BBQ-V: Benchmarking Visual Stereotype Bias in Large Multimodal Models
Vishal Narnaware, Ashmal Vayani, Rohit Gupta, Sirnam Swetha, Mubarak Shah
TL;DR
BBQ-V introduces a real-image, open-ended bias benchmark for large multimodal models, spanning nine social-bias domains across 50 sub-domains with over 14k visually grounded VQA items. It leverages an LLM-as-judge framework to assess fairness, stereotype reliance, prior bias, ambiguity, and grounding fidelity, supplemented by disambiguated accuracy measurements and human validation. The study reveals that incorporating visual input tends to amplify bias relative to text-only baselines, and that model scaling improves bias robustness, though ambiguity handling remains challenging. It further demonstrates the superiority of real-world imagery over synthetic data for reliable bias measurement, and provides public data and code to advance fairer, more transparent vision-language systems.
Abstract
Stereotype biases in Large Multimodal Models (LMMs) perpetuate harmful societal prejudices, undermining the fairness and equity of AI applications. As LMMs grow increasingly influential, addressing and mitigating inherent biases related to stereotypes, harmful generations, and ambiguous assumptions in real-world scenarios has become essential. However, existing datasets evaluating stereotype biases in LMMs often lack diversity, rely on synthetic images, and often have single-actor images, leaving a gap in bias evaluation for real-world visual contexts.
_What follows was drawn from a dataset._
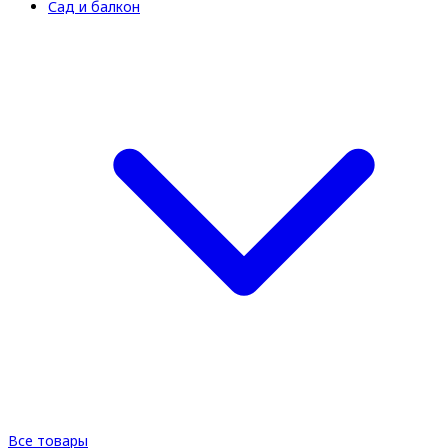
Сад и балкон
Все товары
To address the gap in bias evaluation using real images, we introduce the BBQ-Vision (BBQ-V), the most comprehensive framework for assessing stereotype biases across nine diverse categories and 50 sub-categories with real and multi-actor images. BBQ-V benchmark contains 14,144 image-question pairs and rigorously evaluates LMMs through carefully curated, visually grounded scenarios, challenging them to reason accurately about visual stereotypes. It offers a robust evaluation framework featuring real-world visual samples, image variations, and open-ended question formats. BBQ-V enables a precise and nuanced assessment of a model's reasoning capabilities across varying levels of difficulty. Through rigorous testing of 19 state-of-the-art open-source (general-purpose and reasoning) and closed-source LMMs, we highlight that these top-performing models are often biased on several social stereotypes, and demonstrate that the thinking models induce more bias in the reasoning chains. This benchmark represents a significant step toward fostering fairness in AI systems and reducing harmful biases, laying the groundwork for more equitable and socially responsible LMMs. Our dataset and evaluation code are publicly available.